Nothing but the data, repeated exactly, belongs in the answer.
(Input for this task Opens)
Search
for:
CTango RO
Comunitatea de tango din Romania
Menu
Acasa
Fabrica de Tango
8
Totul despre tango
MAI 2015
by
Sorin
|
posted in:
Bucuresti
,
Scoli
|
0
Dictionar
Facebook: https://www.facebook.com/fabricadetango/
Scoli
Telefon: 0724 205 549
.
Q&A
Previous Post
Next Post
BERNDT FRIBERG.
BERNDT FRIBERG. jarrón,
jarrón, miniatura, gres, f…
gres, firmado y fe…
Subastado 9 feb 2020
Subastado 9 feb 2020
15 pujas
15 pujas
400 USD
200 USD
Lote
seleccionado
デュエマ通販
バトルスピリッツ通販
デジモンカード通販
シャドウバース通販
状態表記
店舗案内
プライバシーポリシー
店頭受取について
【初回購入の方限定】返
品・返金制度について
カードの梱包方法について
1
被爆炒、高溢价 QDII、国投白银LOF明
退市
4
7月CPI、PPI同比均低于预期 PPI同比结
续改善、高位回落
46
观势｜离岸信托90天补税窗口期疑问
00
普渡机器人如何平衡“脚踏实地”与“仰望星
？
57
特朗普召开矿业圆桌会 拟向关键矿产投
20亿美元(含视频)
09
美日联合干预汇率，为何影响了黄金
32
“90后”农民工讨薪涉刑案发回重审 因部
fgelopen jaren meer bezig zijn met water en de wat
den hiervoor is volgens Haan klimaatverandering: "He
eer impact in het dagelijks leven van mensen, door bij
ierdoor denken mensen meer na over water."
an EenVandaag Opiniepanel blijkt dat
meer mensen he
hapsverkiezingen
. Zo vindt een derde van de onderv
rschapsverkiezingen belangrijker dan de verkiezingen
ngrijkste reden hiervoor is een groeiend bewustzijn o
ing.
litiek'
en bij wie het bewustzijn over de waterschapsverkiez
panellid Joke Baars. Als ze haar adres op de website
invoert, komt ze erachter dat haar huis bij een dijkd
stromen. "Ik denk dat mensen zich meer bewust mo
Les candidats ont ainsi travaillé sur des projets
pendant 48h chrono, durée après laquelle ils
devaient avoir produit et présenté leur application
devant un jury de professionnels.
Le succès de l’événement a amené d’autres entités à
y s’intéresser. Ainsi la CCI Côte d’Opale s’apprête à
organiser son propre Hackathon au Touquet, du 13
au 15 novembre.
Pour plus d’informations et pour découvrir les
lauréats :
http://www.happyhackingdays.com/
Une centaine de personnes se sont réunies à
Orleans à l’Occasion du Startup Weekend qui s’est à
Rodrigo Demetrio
(Input for this task Closes)
Expected answer –
Search
for:
CTango RO
Comunitatea de tango din Romania
Menu
Acasa
Fabrica de Tango
8
Totul despre tango
MAI 2015
by
Sorin
|
posted in:
Bucuresti
,
Scoli
|
0
Dictionar
Facebook: https://www.facebook.com/fabricadetango/
Scoli
Telefon: 0724 205 549
.
Q&A
Previous Post
Next Post
BERNDT FRIBERG.
BERNDT FRIBERG. jarrón,
jarrón, miniatura, gres, f…
gres, firmado y fe…
Subastado 9 feb 2020
Subastado 9 feb 2020
15 pujas
15 pujas
400 USD
200 USD
Lote
seleccionado
デュエマ通販
バトルスピリッツ通販
デジモンカード通販
シャドウバース通販
状態表記
店舗案内
プライバシーポリシー
店頭受取について
【初回購入の方限定】返
品・返金制度について
カードの梱包方法について
1
被爆炒、高溢价 QDII、国投白银LOF明
退市
4
7月CPI、PPI同比均低于预期 PPI同比结
续改善、高位回落
46
观势｜离岸信托90天补税窗口期疑问
00
普渡机器人如何平衡“脚踏实地”与“仰望星
？
57
特朗普召开矿业圆桌会 拟向关键矿产投
20亿美元(含视频)
09
美日联合干预汇率，为何影响了黄金
32
“90后”农民工讨薪涉刑案发回重审 因部
fgelopen jaren meer bezig zijn met water en de wat
den hiervoor is volgens Haan klimaatverandering: "He
eer impact in het dagelijks leven van mensen, door bij
ierdoor denken mensen meer na over water."
an EenVandaag Opiniepanel blijkt dat
meer mensen he
hapsverkiezingen
. Zo vindt een derde van de onderv
rschapsverkiezingen belangrijker dan de verkiezingen
ngrijkste reden hiervoor is een groeiend bewustzijn o
ing.
litiek'
en bij wie het bewustzijn over de waterschapsverkiez
panellid Joke Baars. Als ze haar adres op de website
invoert, komt ze erachter dat haar huis bij een dijkd
stromen. "Ik denk dat mensen zich meer bewust mo
Les candidats ont ainsi travaillé sur des projets
pendant 48h chrono, durée après laquelle ils
devaient avoir produit et présenté leur application
devant un jury de professionnels.
Le succès de l’événement a amené d’autres entités à
y s’intéresser. Ainsi la CCI Côte d’Opale s’apprête à
organiser son propre Hackathon au Touquet, du 13
au 15 novembre.
Pour plus d’informations et pour découvrir les
lauréats :
http://www.happyhackingdays.com/
Une centaine de personnes se sont réunies à
Orleans à l’Occasion du Startup Weekend qui s’est à
Rodrigo Demetrio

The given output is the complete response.